§ **RECORDS**:
--- START ---
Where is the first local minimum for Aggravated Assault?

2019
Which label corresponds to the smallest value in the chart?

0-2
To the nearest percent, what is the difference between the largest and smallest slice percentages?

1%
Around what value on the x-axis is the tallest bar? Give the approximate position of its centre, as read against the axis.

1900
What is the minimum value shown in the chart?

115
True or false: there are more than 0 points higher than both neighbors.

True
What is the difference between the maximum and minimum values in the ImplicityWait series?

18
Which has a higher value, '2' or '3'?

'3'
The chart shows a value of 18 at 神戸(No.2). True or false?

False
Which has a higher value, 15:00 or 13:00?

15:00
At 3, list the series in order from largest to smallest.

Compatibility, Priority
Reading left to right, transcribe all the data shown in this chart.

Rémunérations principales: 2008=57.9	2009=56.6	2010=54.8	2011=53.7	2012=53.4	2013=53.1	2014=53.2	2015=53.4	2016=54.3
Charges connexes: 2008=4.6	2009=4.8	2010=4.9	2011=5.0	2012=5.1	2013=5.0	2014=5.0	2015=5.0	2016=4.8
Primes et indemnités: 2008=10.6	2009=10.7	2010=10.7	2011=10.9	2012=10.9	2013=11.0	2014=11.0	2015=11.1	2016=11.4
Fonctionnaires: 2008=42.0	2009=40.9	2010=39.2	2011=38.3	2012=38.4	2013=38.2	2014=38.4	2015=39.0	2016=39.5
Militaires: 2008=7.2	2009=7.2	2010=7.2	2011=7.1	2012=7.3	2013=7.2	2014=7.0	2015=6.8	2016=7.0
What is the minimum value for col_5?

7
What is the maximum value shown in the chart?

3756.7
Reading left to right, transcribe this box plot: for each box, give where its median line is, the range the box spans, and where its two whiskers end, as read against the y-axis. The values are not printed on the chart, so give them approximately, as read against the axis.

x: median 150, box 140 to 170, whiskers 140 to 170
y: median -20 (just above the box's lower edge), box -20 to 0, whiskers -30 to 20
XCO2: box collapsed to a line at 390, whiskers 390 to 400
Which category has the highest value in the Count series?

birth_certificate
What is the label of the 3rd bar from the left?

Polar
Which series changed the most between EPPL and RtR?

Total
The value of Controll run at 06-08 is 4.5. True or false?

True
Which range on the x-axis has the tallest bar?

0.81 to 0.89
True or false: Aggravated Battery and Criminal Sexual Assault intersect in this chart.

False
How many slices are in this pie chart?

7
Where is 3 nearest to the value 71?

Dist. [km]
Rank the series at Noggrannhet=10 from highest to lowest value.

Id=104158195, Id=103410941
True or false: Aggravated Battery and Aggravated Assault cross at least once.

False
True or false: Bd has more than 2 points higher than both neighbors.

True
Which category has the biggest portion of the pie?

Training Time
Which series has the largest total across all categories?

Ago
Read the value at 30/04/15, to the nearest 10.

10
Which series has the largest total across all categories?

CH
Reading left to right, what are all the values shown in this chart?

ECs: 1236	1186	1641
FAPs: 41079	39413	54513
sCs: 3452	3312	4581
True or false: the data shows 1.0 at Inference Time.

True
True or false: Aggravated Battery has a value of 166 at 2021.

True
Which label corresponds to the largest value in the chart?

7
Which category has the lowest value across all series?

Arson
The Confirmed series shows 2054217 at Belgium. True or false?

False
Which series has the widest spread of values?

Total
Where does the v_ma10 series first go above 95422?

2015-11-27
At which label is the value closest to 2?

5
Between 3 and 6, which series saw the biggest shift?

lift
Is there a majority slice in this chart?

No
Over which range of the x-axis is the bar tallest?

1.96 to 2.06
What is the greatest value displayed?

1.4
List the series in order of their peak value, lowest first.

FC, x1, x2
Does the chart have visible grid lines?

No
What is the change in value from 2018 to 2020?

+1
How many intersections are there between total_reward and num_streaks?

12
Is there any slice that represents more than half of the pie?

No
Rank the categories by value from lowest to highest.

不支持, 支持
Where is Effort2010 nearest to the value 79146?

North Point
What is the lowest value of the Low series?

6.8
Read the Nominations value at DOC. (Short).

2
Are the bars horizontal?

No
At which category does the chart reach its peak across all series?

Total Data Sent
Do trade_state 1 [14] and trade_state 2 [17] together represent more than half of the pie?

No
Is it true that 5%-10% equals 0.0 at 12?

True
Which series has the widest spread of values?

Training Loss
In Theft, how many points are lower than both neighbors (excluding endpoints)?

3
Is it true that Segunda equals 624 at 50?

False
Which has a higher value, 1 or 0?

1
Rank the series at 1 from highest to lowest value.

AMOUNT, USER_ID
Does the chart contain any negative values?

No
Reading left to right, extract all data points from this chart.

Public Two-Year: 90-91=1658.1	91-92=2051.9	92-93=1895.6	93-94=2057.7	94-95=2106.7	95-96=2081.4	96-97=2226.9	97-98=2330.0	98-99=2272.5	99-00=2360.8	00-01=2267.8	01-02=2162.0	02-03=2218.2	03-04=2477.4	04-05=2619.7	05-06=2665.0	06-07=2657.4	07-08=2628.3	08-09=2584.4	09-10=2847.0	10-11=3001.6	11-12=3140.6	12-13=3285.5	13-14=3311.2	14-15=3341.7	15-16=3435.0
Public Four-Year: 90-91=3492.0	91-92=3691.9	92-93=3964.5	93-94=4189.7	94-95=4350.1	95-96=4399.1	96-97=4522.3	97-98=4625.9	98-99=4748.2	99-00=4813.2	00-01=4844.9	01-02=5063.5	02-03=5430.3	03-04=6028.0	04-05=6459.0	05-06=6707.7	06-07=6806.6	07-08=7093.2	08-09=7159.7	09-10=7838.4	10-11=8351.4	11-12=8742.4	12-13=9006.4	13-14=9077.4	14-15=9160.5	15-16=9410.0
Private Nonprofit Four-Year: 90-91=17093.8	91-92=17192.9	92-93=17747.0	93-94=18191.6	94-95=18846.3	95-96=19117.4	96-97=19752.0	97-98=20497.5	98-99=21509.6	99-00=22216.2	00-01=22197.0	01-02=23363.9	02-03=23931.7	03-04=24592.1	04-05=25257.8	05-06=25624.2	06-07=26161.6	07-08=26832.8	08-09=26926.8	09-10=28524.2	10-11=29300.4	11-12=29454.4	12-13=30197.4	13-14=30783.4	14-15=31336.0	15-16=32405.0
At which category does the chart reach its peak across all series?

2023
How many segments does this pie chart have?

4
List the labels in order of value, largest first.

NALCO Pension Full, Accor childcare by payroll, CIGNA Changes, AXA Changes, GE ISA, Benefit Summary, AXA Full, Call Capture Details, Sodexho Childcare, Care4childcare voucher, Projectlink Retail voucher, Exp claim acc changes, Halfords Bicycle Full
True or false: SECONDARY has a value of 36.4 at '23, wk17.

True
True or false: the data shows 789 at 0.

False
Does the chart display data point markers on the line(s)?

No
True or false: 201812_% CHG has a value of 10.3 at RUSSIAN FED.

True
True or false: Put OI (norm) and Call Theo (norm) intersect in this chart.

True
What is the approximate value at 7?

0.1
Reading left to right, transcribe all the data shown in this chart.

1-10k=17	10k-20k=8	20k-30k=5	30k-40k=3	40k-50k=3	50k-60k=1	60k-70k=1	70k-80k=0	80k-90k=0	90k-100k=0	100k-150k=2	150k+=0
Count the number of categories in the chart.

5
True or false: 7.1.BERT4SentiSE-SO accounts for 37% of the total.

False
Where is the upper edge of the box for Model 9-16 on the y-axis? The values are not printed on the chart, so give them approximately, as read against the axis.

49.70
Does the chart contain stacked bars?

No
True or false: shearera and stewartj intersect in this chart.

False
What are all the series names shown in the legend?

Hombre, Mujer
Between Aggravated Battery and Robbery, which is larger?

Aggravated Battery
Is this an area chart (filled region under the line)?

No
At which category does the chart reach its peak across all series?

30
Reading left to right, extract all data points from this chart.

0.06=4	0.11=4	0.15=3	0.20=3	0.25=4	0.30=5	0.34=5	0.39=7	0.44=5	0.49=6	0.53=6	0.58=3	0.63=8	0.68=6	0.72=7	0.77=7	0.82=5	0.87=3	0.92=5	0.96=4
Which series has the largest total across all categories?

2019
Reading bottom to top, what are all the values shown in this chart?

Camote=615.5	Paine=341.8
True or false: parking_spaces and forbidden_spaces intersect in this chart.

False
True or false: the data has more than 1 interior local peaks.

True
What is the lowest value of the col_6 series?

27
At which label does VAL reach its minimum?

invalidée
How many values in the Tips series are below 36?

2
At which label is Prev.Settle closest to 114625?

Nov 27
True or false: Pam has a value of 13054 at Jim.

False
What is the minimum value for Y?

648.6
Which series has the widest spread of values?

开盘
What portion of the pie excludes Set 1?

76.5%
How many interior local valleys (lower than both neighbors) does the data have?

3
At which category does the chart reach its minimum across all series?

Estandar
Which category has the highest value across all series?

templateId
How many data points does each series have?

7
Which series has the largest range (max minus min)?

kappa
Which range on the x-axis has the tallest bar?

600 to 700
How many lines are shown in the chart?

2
--- END ---
§ **PROMPT**: Reproduce verbatim the lines in the entries above, starting at the line that contains "x: median 150, box" and ending at the line that contains "True or false: Aggravated Battery and Criminal", with both of those lines included.

§ **RESPONSE AREA**:
x: median 150, box 140 to 170, whiskers 140 to 170
y: median -20 (just above the box's lower edge), box -20 to 0, whiskers -30 to 20
XCO2: box collapsed to a line at 390, whiskers 390 to 400
Which category has the highest value in the Count series?

birth_certificate
What is the label of the 3rd bar from the left?

Polar
Which series changed the most between EPPL and RtR?

Total
The value of Controll run at 06-08 is 4.5. True or false?

True
Which range on the x-axis has the tallest bar?

0.81 to 0.89
True or false: Aggravated Battery and Criminal Sexual Assault intersect in this chart.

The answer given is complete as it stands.